1. Descriptive information on use behaviour
Use behaviour is understood to mean information on the type of substances used, the amount and the pattern of use, on the conditions surrounding the use as well as the health, social and financial consequences. This descriptive information serves as a basis for the reporting responsibilities of the German federal government, for example in respect of government addiction and drug reports, requests from parliament, public information, for comparing the situation in Germany with that in other countries and for reporting to European and international organisations (e. g. EC, EMCDDA, WHO, UNO, UNODC).

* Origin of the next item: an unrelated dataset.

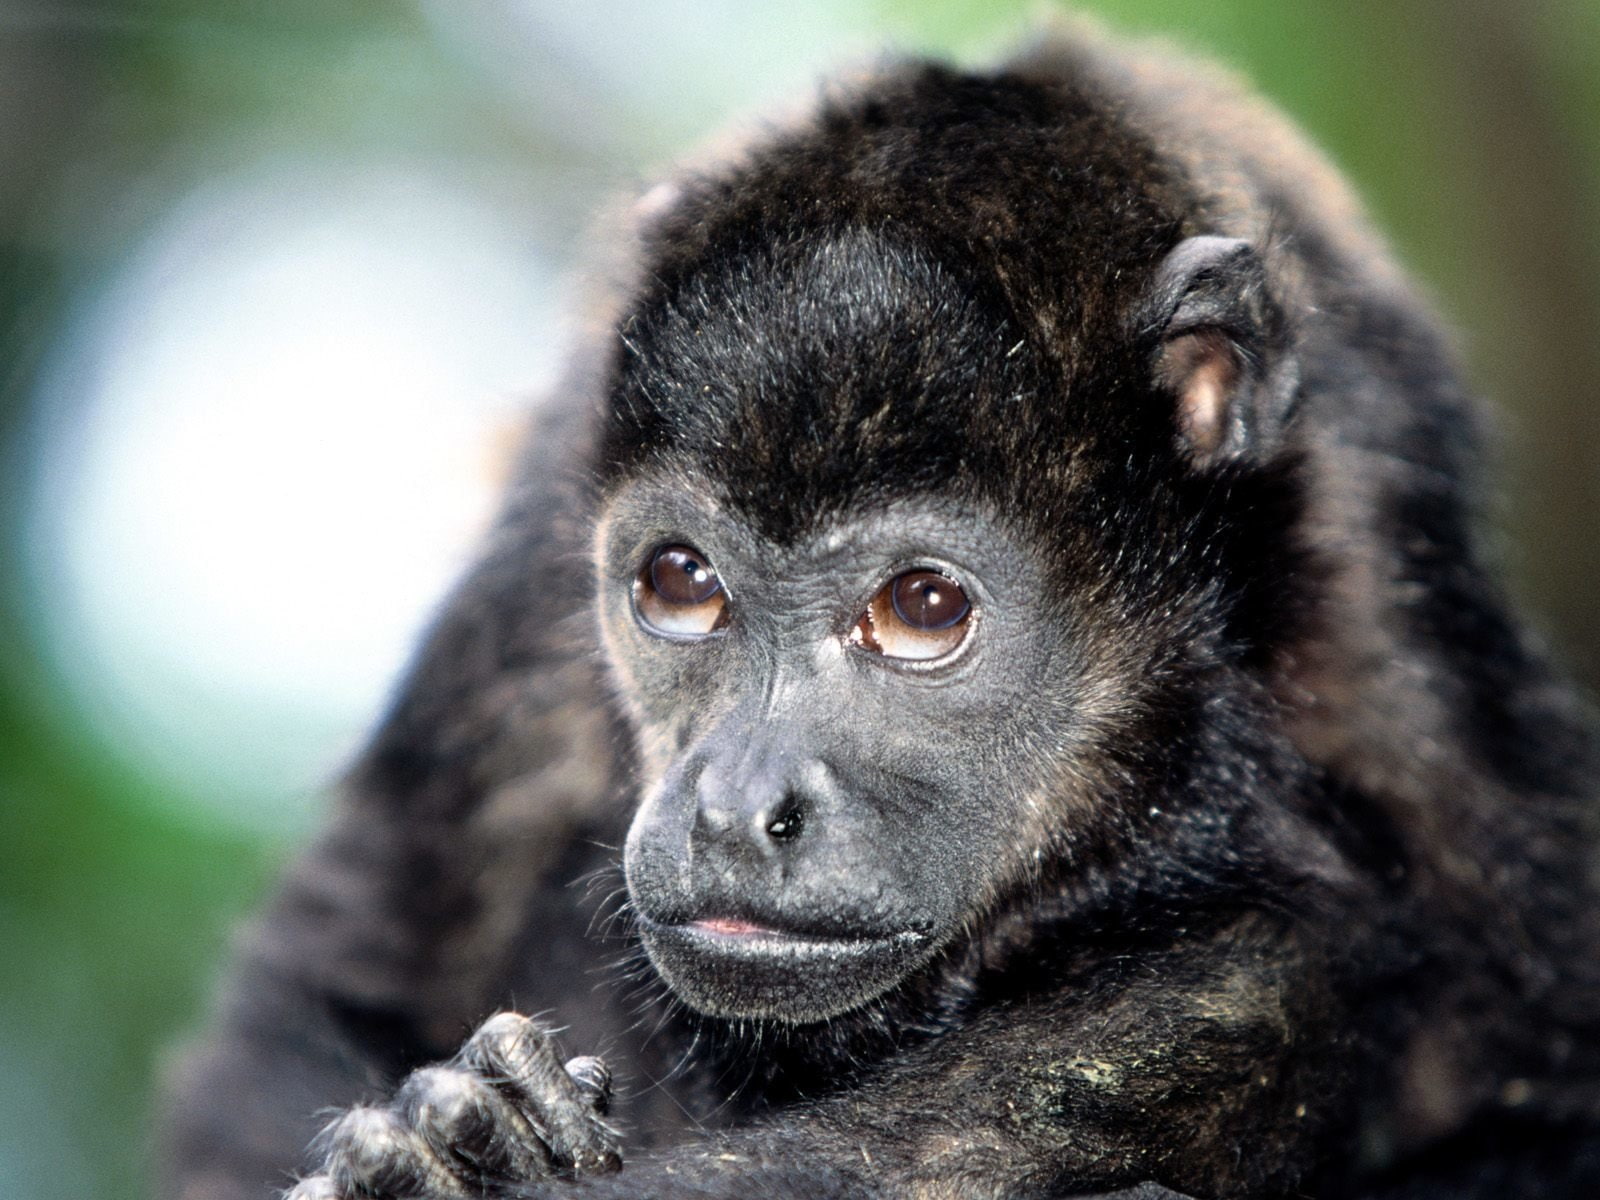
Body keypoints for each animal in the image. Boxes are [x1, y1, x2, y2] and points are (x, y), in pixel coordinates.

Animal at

2. Estimation of the effects of drug use and the overall burden on the individual and on the population
In this context, the objective is to calculate the consequences associated with substance use for the individual and for the population as a whole or sections of the population respectively. Specifically, this refers to health, social and economic consequences. The findings also assist with reporting responsibilities, for example in respect of the comparison of the burden with other mental or psychosomatic disorders or with other countries and to estimate the costs on a particular social strata which are associated with problem patterns of use.
3. Trend analysis
Long term comparisons of the various surveys are conducted as well as the associated analysis on the basis of the data on (1) and (2). This enables long term developments in socio-demographic aspects or patterns of use to be observed as are relevant for reporting and comparison purposes. For the trend analysis, data is available from a period of up to 30 years (the first survey was conducted in 1980).
4. Indicator function for critical developments as a basis for health policy action
Epidemiological studies can usually identify, much earlier than other instruments (such as the analysis of the change in patients in addiction treatment facilities), critical developments which are the basis for measures of the German Federal Ministry of Health (BMG) or another authority in a forward thinking health policy. For example, through the epidemiological studies, it was possible to show for the first time around 1990 that the proportion of people exhibiting harmful use (ICD-10)/abuse (DSM-IV) was much larger than previously assumed and that only a small proportion of addicted persons and an even smaller proportion of persons with problem patterns of use went into treatment. This resulted in numerous projects being introduced, such as screening for problem patterns of use at general medical care facilities and a generally stronger focus on measures to prevent as well as early identification and early intervention in the case of problem patterns of use.
5. Scientific analysis to ensure the quality and international comparability of the findings
Although scientific analyses in respect of the type of data collection, sampling methods and the type of statistical analysis are not the primary goals, they are indispensible for two reasons: firstly, there must be continuous checks as to whether the quality (reliability and validity) of the statements can be ensured and improved. Furthermore, the analysis of the relevant literature as well as European and international cooperations are necessary in order to adjust the data collection to the respective international standards developments over time.